Главной задачей атамана было почувствовать, когда отъевшиеся и отдохнувшие от похода казаки, их кони, весь многочисленный, многотележный, катящий за ними табор, состоящий из горластых баб, сопливых ребятишек, стариков, торговцев горилкой и перекупщиков добытого в бою товара, будет готов к новому походу. Угадать этот день точно и тогда только выйти из своего шатра, засунуть за широкий пояс атаманский пернач и сказать:

— А не пора ли, хлопцы, коней седлать? Трошки засиделись мы…

Пестрый казачий народ в этом случае взрывался голосами, начиналась необыкновенная суета, телеги разворачивались от дымящихся костров, в них сваливался нехитрый казачий скарб, седлались кони, и было совершенно очевидно, что всем им безразлично, в какую сторону поведет их атаман.

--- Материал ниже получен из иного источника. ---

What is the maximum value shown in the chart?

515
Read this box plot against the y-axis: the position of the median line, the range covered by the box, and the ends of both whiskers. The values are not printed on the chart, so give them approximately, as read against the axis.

Белешко засопел сильнее прежнего. Он увидел, что дело у крепости не заладилось, но паненок и пан стояли неподвижно. И тогда атаман, выждав еще минуту, всем телом толкнул коня и внамет, высоко держа поводья, тяжело поскакал с холма.

Воевода Басманов увидел, как плотной стеной казаки пошли к крепости, и немало тому удивился. Конники крепостей не берут, и воевода, выглядывая из-за зубца, все высматривал и высматривал, крутя головой, откуда и сколько выйдет безлошадных мужиков, которые только и были опасны в приступе. Но уже вихрем налетели свист и крики атакующих, плотно ударил в уши грохот копыт, но безлошадных мужиков Басманов так и не увидел. И успокоился. То волнение трепетало в груди и губы холодели в ожидании приступа, а тут это разом ушло, и он даже сказал с радостной лихостью: «Ну, дети… Это игрища — на конях скакать».